IPCA chairman Sir David Carruthers yesterday said the authority did not take action over the complaint made about police failure to investigate information relating to Rewa because it involved a police investigation related to historical matters that were 20 years old.
"Since that time there have been significant changes to police policy and procedure when dealing with allegations of rape and sexual abuse, including the recent changes that are still being implemented, following the Commission of Inquiry into Police Conduct conducted by Dame Margaret Bazley," he said.

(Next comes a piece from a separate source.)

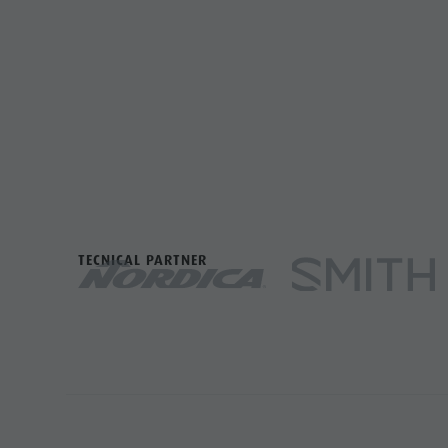
TECNICAL PARTNER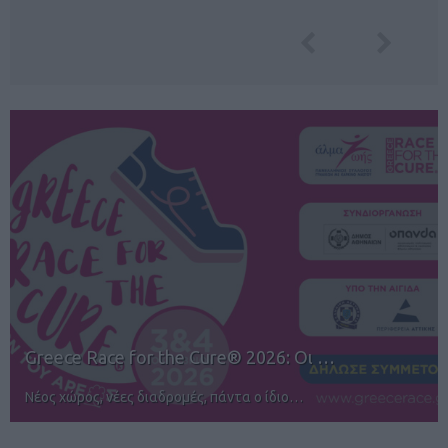
12ος TUI Rhodes Marathon: Άνοιγμα ε…
Αγώνες για όλους στην Ρόδο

"The Authority therefore decided an inquiry into the way police conducted their investigation 20 years ago was not warranted, particularly in view of the fact that many of the officers involved in the earlier investigations will have left the police force in the intervening period.
"In addition these issues are connected to the conviction of Teina Pora which is likely to be subject to ongoing court proceedings.
"The authority determined it would therefore be inappropriate for action to be taken in such circumstances.
"The authority is currently reflecting on all of the issues that have now been raised relating to this matter."
Prime Minister John Key said earlier this month he was "inquisitive" about claims of a miscarriage of justice relating to Pora's conviction, but said the Government should not intervene.
ACT leader John Banks said that while he had believed Pora was guilty at the time of his conviction, he now believed there had been a miscarriage of justice.